Paul Steele, founder of baldhiker.com and avid hiker, climber and trekker has written another article about his visit to Azerbaijan`s Sheki town. The article entitled “Azerbaijan – Passing through Sheki” is available on baldhiker.com.
Paul Steele writes: “I had travelled up to the North of Azerbaijan, to the town of Sheki (or Shaki). A beautiful and ancient City with a gorgeous backdrop of the Caucasus mountains, nestled not far from the borders of Georgia and Russia. I had spent some time in the amazing Sheki Khan Palace as I wrote about earlier, but now I had a couple of hours to wander and catch a small glimpse of this fascinating city.
A city known throughout Azerbaijan for its people having a great natural sense of humour. A City built on ages, with first inhabitants at least from 2700 years ago, the place had seen so much. Empires, countries, independence and kingdoms have helped to shape what we see today. The streets lined with old and gorgeous architecture, a real feel of stepping back in time. From the palace you do not need to walk more than a couple hundred metres before happening upon a gem, in the fog it looked surreal, a 5th Century Albanian Church.

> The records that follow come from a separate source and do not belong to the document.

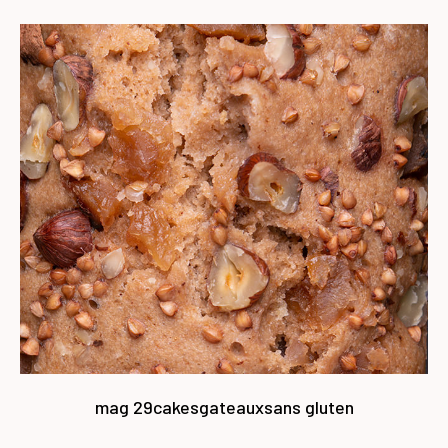
mag 29
cakes
gateaux
sans gluten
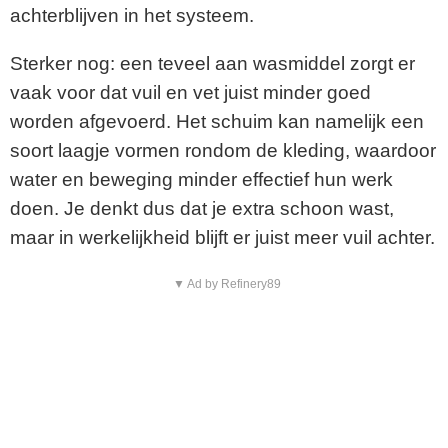
achterblijven in het systeem.
Sterker nog: een teveel aan wasmiddel zorgt er
vaak voor dat vuil en vet juist minder goed
worden afgevoerd. Het schuim kan namelijk een
soort laagje vormen rondom de kleding, waardoor
water en beweging minder effectief hun werk
doen. Je denkt dus dat je extra schoon wast,
maar in werkelijkheid blijft er juist meer vuil achter.
▼ Ad by Refinery89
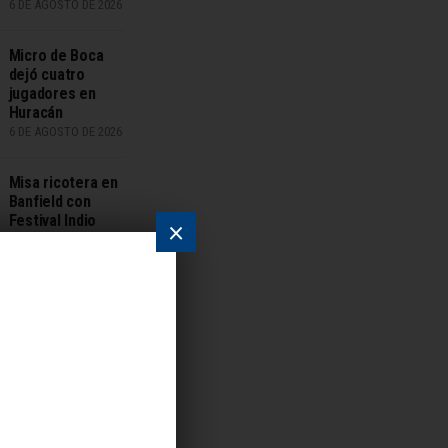
6 DE AGOSTO DE 2026
Micro de Boca
dejó cuatro
jugadores en
Huracán
6 DE AGOSTO DE 2026
Misa ricotera en
Banfield con
Festival Indio
×
Eterno
6 DE AGOSTO DE 2026
Miniserie de 6
episodios en
Netflix que
cautivó a
millones
6 DE AGOSTO DE 2026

On its outside there are old gravestones of Christians and more. Inside you can take a tour of how it would have been used along with ancient artifacts of bread making, clothes and music of the era.
On one of the main streets of Sheki i found myself intrigued. Shops hidden away inside the old stone walls. Being on the silk road and a producer of silk for over four centuries it was no surprise to find the place having perfect examples of silk garments on offer amongst local art and jewelry to name just few things. There is still a silk factory in the City today.Another must see is the Caravansarai. The old brown gates mark the entrance to what once housed the caravans travelling to and from China on the silk road. At the peak of the silk route it was the biggest in the Caucasus region. Inside it is beautiful with the high stone domed entrance that leads to stone passageways and open garden and water features.

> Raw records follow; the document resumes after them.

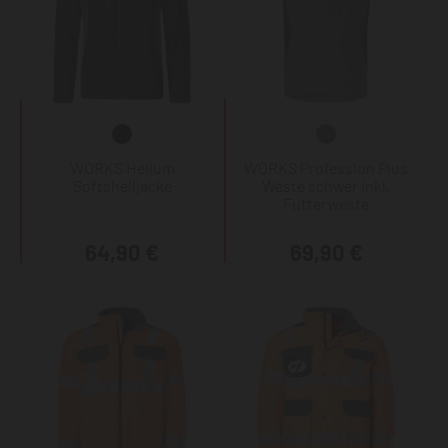
WORKS Helium
WORKS Profession Plus
Softshelljacke
Weste schwer inkl.
Futterweste
64,90 €
69,90 €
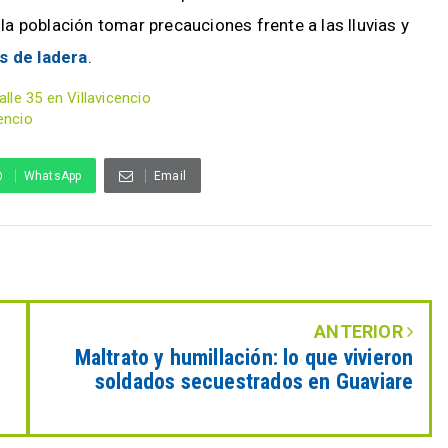
a población tomar precauciones frente a las lluvias y
s de ladera
.
le 35 en Villavicencio
encio
WhatsApp
Email
ANTERIOR
Maltrato y humillación: lo que vivieron
soldados secuestrados en Guaviare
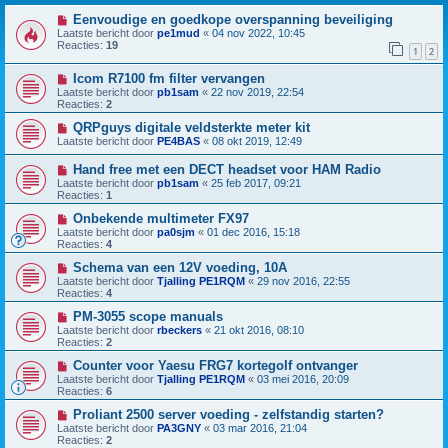
Eenvoudige en goedkope overspanning beveiliging
Laatste bericht door
pe1mud
«
04 nov 2022, 10:45
Reacties:
19
1
2
Icom R7100 fm filter vervangen
Laatste bericht door
pb1sam
«
22 nov 2019, 22:54
Reacties:
2
QRPguys digitale veldsterkte meter kit
Laatste bericht door
PE4BAS
«
08 okt 2019, 12:49
Hand free met een DECT headset voor HAM Radio
Laatste bericht door
pb1sam
«
25 feb 2017, 09:21
Reacties:
1
Onbekende multimeter FX97
Laatste bericht door
pa0sjm
«
01 dec 2016, 15:18
Reacties:
4
Schema van een 12V voeding, 10A
Laatste bericht door
Tjalling PE1RQM
«
29 nov 2016, 22:55
Reacties:
4
PM-3055 scope manuals
Laatste bericht door
rbeckers
«
21 okt 2016, 08:10
Reacties:
2
Counter voor Yaesu FRG7 kortegolf ontvanger
Laatste bericht door
Tjalling PE1RQM
«
03 mei 2016, 20:09
Reacties:
6
Proliant 2500 server voeding - zelfstandig starten?
Laatste bericht door
PA3GNY
«
03 mar 2016, 21:04
Reacties:
2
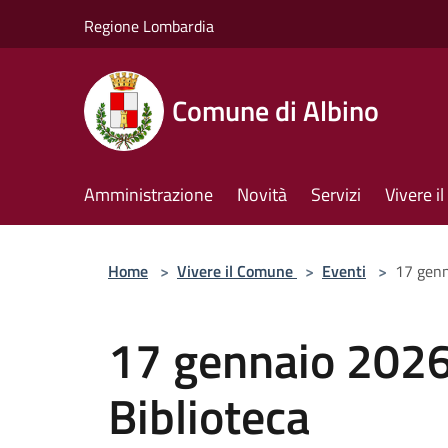
Salta al contenuto principale
Regione Lombardia
Comune di Albino
Amministrazione
Novità
Servizi
Vivere 
Home
>
Vivere il Comune
>
Eventi
>
17 genn
17 gennaio 2026 
Biblioteca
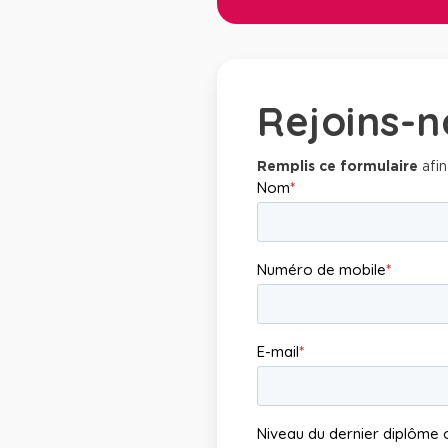
Rejoins-n
Remplis ce formulaire
afin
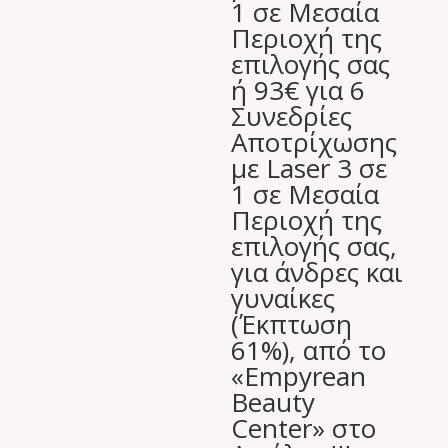
1 σε Μεσαία
Περιοχή της
επιλογής σας
ή 93€ για 6
Συνεδρίες
Αποτρίχωσης
με Laser 3 σε
1 σε Μεσαία
Περιοχή της
επιλογής σας,
για άνδρες και
γυναίκες
(Έκπτωση
61%), από το
«Empyrean
Beauty
Center» στο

I tried to imagine the bustle from its original use. Traders passing through and meeting in the open space for deals and merriment. Of course in just a couple of hours I could not see everything although I will be back soon for sure. But, there was always time for grabbing some of the local sweet delicacy. I was shown to a little sweet shop and my tastebuds had a chance to explode. There on the counter was an unmistakable great big round Sheki Pahlava. Made from honey, hazelnuts and flour it was so so sweet I tasted… and tasted… and bought like so many people do when visiting, it is a must.”